Lady Frankenstein (1971)

Frankenstein fanboys need to know right from the start that Lady Frankenstein doesn’t ever operate on a monster in this flick. Sure she gets involved in some brain transplant scheme, but that’s just a swap with her old, crippled up loser husband and the dull-witted, yet hunky handy man. What Lady Frankenstein is more interested in is being a cut-rate update of the Frankenstein story that gives a nod to women’s lib supplemented with a meager dollop of gore and skin, but really is only memorable because of how goofy-looking the monster is.

He’s this tall lug dressed in a very unflattering brown outfit whose head is half disfigured (his face caught on fire during the lightning storm that gave him life) so that one of his eyes is just sticking out of a bunch of lumpy flesh. He also has some pointy thing sticking out of his head, but you’ll really get caught up in how the monster moves.

Sometimes he’s quick, sometimes lumbering, sometimes stumbling, sometimes limping, and sometimes he just looks like he’s styling and profiling. An inconsistent portrayal of the monster’s gait isn’t really the biggest handicap this movie suffers from. That would have to go to the bogus premise upon which everything hangs.

Joseph Cotten is hopefully growing his retirement nest egg in this one as Dr. Frankenstein because this probably isn’t the sort of prestige project you would have expected from a Orson Welles crony who snagged himself roles in Citizen Kane, The Third Man, and The Magnificent Ambersons.

So Franky is doing some experiments like Franky does and who comes home from college after never writing or calling, but his daughter Tania! Lady Frankenstein, like her daddy, is now a doctor and while a movie about Lady Frankenstein partying at college would definitely be worth a look, we’re stuck with her post-grad career.

Apparently, even though she was really great in med school, she doesn’t have a job so she spends her time at the castle sneaking into daddy’s secret lab where she discovers that he’s working on creating human life. That’s a pretty good deal for her because playing God was her major in college!
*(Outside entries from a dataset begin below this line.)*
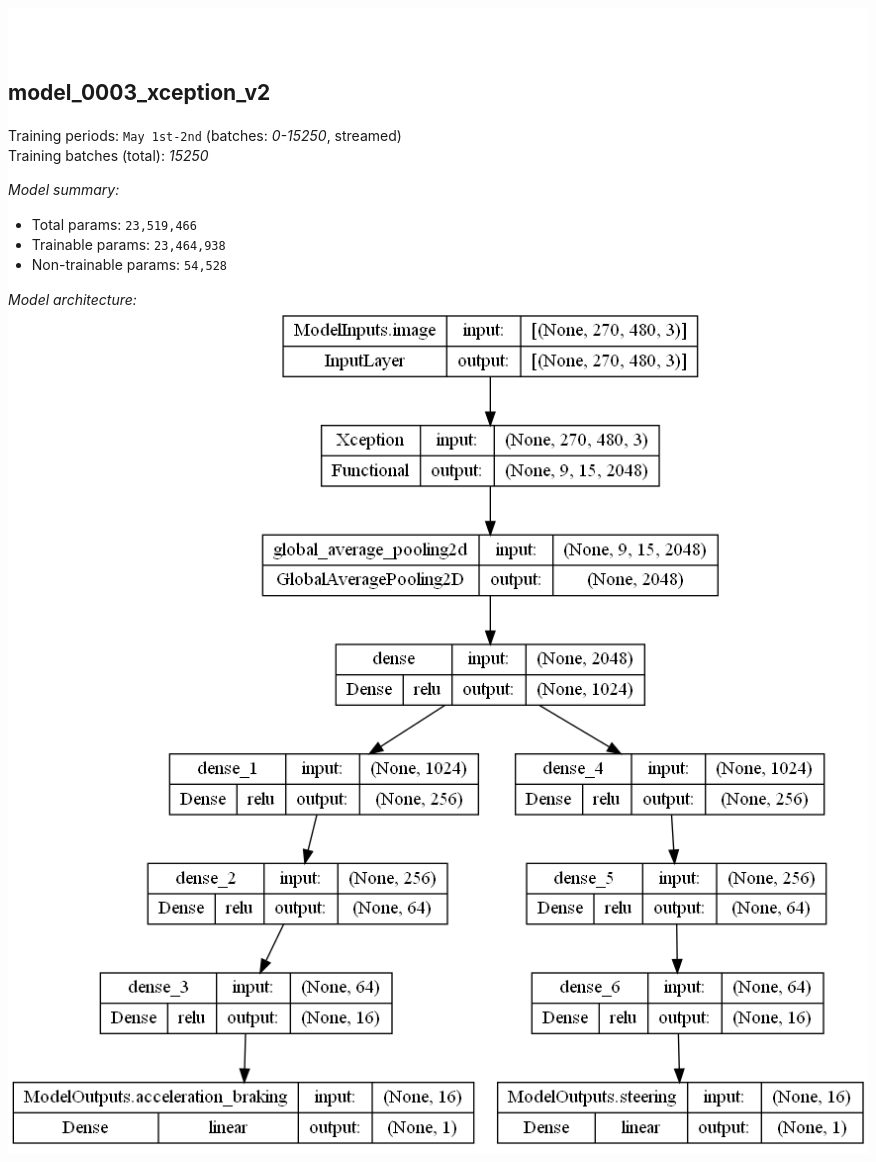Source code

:<br/>
<br/>

## model_0003_xception_v2

Training periods: `May 1st-2nd` (batches: *0-15250*, streamed)  
Training batches (total): *15250*

*Model summary:*  
- Total params: `23,519,466`
- Trainable params: `23,464,938`
- Non-trainable params: `54,528`

*Model architecture:*  
![model_0003_xception-0002.plot](../_media/model_0003_xception-0002.plot.png)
Her dad though doesn’t want her around when they try to kickstart the creature to life, so he sends her to bed and then he and his assistant, Dr. Marshall, wait until there’s a lightning storm.

Once the Monster comes to life, Marshall goes to tell Tania and when they return to the lab, Frankenstein is dead on the floor, a victim of a rather boring bear hug from the Monster.

While Marshall wants to tell the authorities what happened, Tania realizes that this movie needs one of those plot twists that defy logic and announces that they will say a robber or something came in and killed daddy!

Her plan is to make sure her father’s reputation is unsullied by creating her own creature to destroy the rampaging one her father just created!

Tania needs a brain (for her monster, not herself, but I could see why you might make that mistake) so she goes off to one of those dudes that her dad always bought bodies off of and he offers to procure one for her if she’ll let him jump her bones. She politely declines, then whines about it to Dr. Marshall who promptly confesses his secret love for her. She’s not exactly sold on a relationship with him, but she does offer him a way that he would have a shot with her.

He just has to let her transplant his brain into the body of the young and studly moron named Thomas! In the movie’s most surprising turn of events, the operation goes off without a hitch!

Marshall’s brain gets put into Thomas’ body and everything is as good as new. Except that it’s about this time that Thomas’ sister shows up looking for him!

In spite of the movie’s half-hearted attempts to update the story with some flesh, blood, and a woman in charge of things, in the end Lady Frankenstein relies on that old chestnut that all of us horror movie fans look forward to at the conclusion of every Frankenstein movie: an angry mob of villagers storming the castle with torches!

The movie is one of those ugly 1970s horror movies that for some reason doesn’t lather on the sex and gratuitous violence like you would expect (and which truth be told would be its only saving grace), preferring instead to feature lots of scenes where people talk about stuff you don’t really care about.

Mickey Hargitay is utterly wasted in the role of the cop who smells something fishy. He’s given some of the movie’s worst dialogue and those hoping for something along the lines of his over-the-top performance as the Crimson Executioner in Bloody Pit of Horror, are rewarded with a single line where he tells the body snatcher, “you’re an ugly man.”

Ultimately though, the movie fails because the story itself is so utterly moronic. Really, would anyone other than a Frankenstein ever think that creating another creature to defeat one that is already on the loose and killing townspeople would somehow make their family look good?